Most scientists believe that they have evolved in the way that they have to aid their hunting techniques. Their anatomy and cartilage skeleton allows for high amounts of dexterity when swimming and hunting. The eyes are located at the tips of the head, which gives them 360° vision with only one blindspot - right between the eyes.
This means hammerhead sharks can see almost everywhere at once, and allows them to escape attack in infancy and target specific prey.
The hammerhead shark's head as a hunting aid
A hammerhead shark's unique head shape is not just an aid to sight. All sharks are equipped with electroreceptors called the ampullae of Lorenzini. These are the small dots concentrated around the snout. This network of pores is filled with a jelly-like substance that detects electric and magnetic fields within the water, as well as temperature gradients.
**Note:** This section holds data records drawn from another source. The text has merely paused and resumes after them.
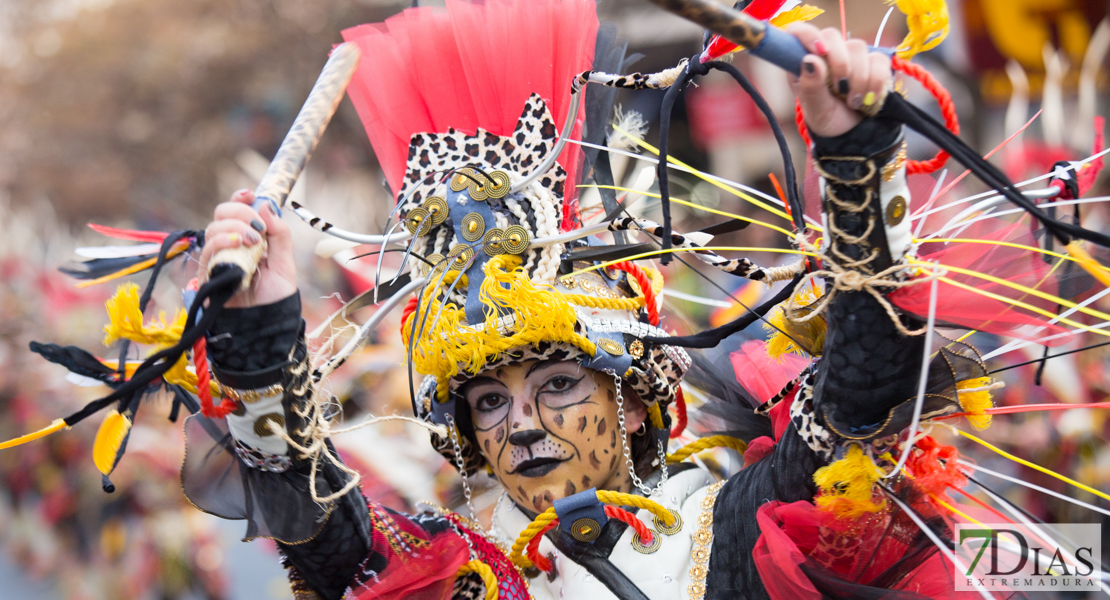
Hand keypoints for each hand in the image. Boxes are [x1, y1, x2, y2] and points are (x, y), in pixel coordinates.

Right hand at [198, 189, 296, 307]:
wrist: (268, 322)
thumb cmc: (276, 294)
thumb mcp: (285, 261)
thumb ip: (279, 233)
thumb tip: (264, 205)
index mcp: (248, 239)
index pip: (235, 211)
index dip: (239, 199)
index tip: (250, 194)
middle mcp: (230, 245)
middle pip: (220, 214)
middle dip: (238, 212)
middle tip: (258, 227)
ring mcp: (218, 258)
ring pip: (213, 229)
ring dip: (234, 228)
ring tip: (254, 241)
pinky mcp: (208, 273)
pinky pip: (208, 250)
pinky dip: (222, 242)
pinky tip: (238, 244)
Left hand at [785, 24, 892, 137]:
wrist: (854, 134)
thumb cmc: (827, 120)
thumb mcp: (815, 109)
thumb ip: (810, 86)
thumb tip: (810, 59)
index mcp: (802, 62)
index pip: (798, 32)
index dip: (808, 35)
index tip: (820, 52)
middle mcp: (825, 53)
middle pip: (832, 35)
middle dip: (839, 63)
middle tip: (840, 89)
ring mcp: (850, 56)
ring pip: (858, 46)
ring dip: (858, 78)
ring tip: (853, 102)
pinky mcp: (873, 62)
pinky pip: (879, 60)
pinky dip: (875, 82)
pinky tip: (868, 99)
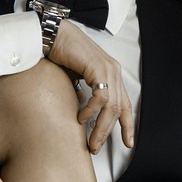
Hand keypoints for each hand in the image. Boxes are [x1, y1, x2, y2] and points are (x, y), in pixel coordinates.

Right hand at [49, 21, 133, 152]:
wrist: (54, 34)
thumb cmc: (61, 53)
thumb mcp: (77, 77)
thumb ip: (85, 92)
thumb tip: (83, 115)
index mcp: (111, 73)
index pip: (125, 104)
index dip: (127, 125)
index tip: (128, 142)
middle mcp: (114, 71)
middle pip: (119, 109)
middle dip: (108, 132)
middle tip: (96, 147)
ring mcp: (109, 69)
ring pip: (112, 107)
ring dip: (101, 127)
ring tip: (90, 140)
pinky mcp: (99, 69)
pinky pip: (101, 97)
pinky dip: (92, 111)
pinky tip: (81, 117)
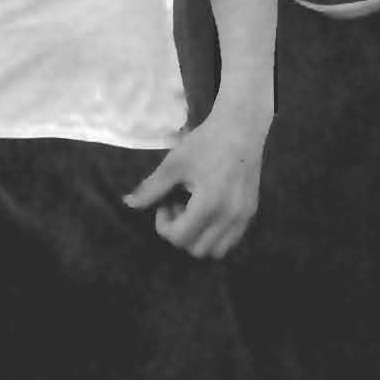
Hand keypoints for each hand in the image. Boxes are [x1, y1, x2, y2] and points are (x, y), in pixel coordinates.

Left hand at [126, 109, 266, 258]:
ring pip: (216, 251)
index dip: (164, 225)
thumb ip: (151, 188)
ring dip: (200, 238)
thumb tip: (128, 204)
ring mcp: (243, 216)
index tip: (165, 203)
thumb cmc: (205, 143)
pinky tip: (209, 212)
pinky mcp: (251, 213)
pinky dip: (216, 235)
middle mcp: (229, 216)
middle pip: (196, 249)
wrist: (241, 128)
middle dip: (182, 233)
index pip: (179, 238)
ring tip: (195, 213)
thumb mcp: (174, 164)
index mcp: (209, 204)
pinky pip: (231, 240)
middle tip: (179, 207)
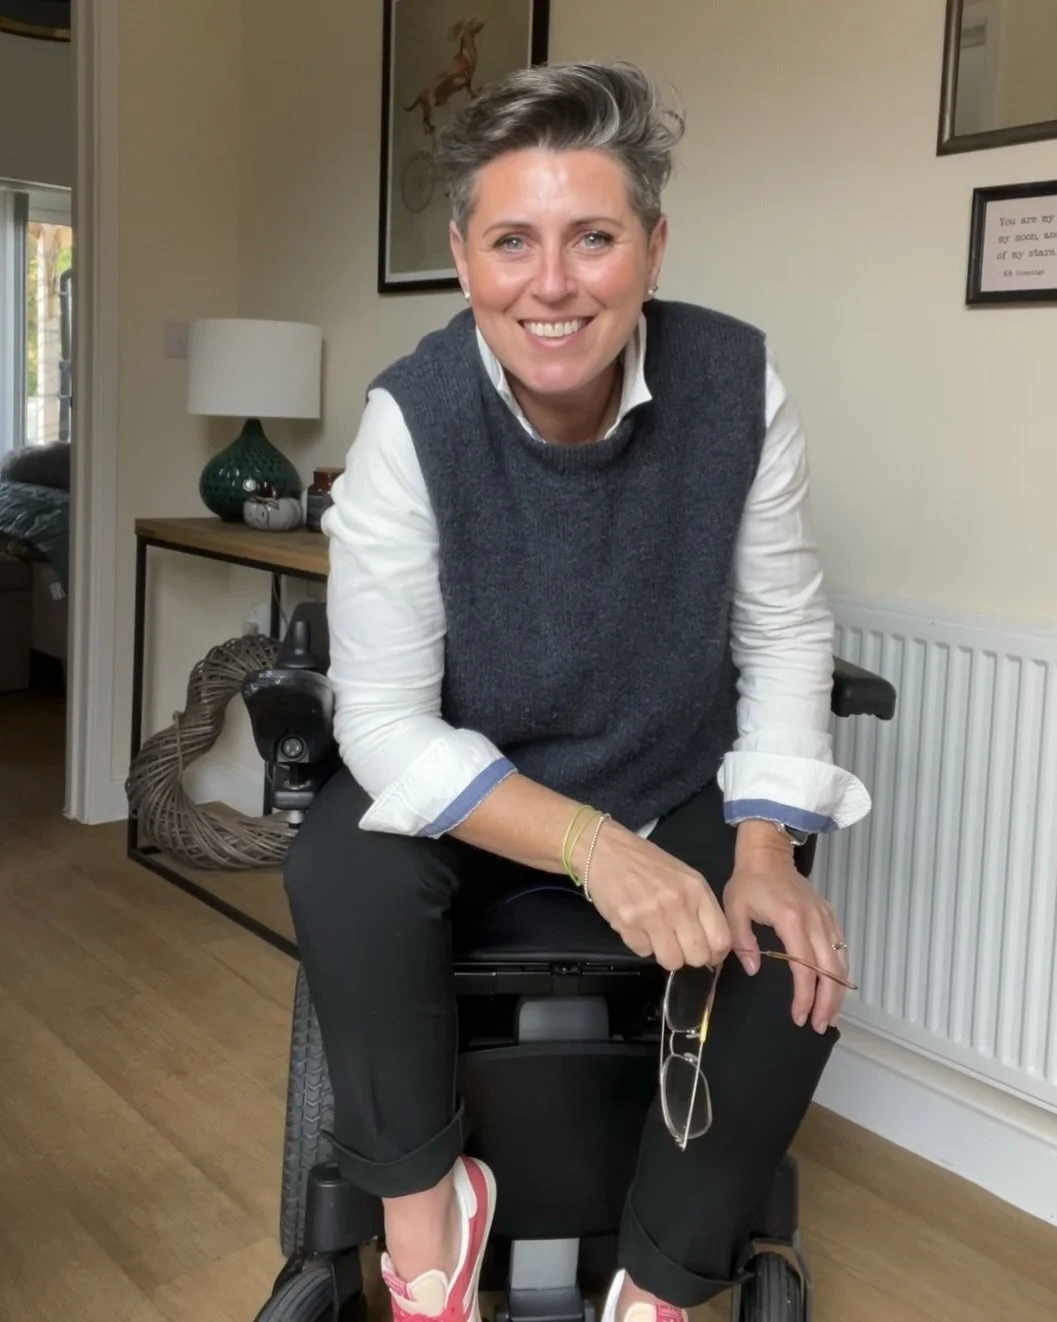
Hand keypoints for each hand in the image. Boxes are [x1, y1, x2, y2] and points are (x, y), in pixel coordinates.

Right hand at [575, 818, 731, 971]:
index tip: (708, 954)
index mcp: (696, 890)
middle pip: (698, 956)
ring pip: (671, 961)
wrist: (606, 850)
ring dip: (664, 954)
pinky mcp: (627, 923)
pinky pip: (642, 953)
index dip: (716, 954)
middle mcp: (677, 903)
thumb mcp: (684, 877)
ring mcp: (651, 914)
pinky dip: (641, 945)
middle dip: (689, 957)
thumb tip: (712, 946)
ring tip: (656, 935)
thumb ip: (700, 908)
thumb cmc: (647, 863)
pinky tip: (636, 926)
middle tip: (679, 945)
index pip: (721, 939)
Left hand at [723, 824, 849, 1032]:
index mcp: (791, 921)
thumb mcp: (734, 909)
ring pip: (840, 962)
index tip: (798, 1016)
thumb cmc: (748, 882)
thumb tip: (754, 969)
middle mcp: (814, 921)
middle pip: (830, 970)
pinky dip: (841, 972)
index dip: (804, 996)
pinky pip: (841, 949)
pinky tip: (836, 988)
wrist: (767, 854)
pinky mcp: (829, 916)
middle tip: (819, 1025)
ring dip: (838, 991)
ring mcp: (826, 918)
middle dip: (827, 1002)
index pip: (804, 967)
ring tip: (830, 1016)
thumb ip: (742, 940)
Hammerheads, with their uniquely shaped heads, can use the ampullae to sweep the ocean floor more effectively to help detect prey. This works especially well on the ocean floor, as one of their primary food sources are rays.
Another function of the cephalofoil is unique to the hammerhead and prey handling.
There are multiple accounts of hammerheads using their wide heads to first knock their prey (usually rays) with a hard, disorientating blow to the seabed, and then pin their prey to the ocean floor.
With their high levels of dexterity, they then pivot to take 2 bites out of the ray’s pectoral fin discs on either side. This will effectively immobilise the ray and make it impossible to escape. The shark will then shake the ray in its jaws to sever it into bite-sized chunks.
A similar hunting tactic has also been witnessed. The hammerhead shark will first take a bite out of a ray to incapacitate it. Then, it will pin the ray and pivot to be able to move the ray into its jaws - head first.
It is also theorised that the head shape aids the sense of smell. A hammerhead shark's nostrils are located beneath the eyes at the ends of the head. This allows for a broad sense of smell from all directions. Off the coast of Florida, it has been noted that hammerheads are usually the first shark species to reach the baited shark lines and scientists wonder if this is attributed to a greater sense of smell.
And finally...a great way to conserve energy
In a 2016 study, it was noticed that hammerheads regularly spend 90% of their time doing something called ‘rolled swimming’. This is when they use their pectoral fin to orientate their bodies and roll onto their sides. The cephalofoil allows for streamline swimming and thereby conserves energy. Working as a hydrofoil, it decreases overall drag and allows for sharp and quick movements through the water- vital for hunting and escaping predators when juvenile.
Energy expenditure and approximately 10% of drag is reduced whilst swimming.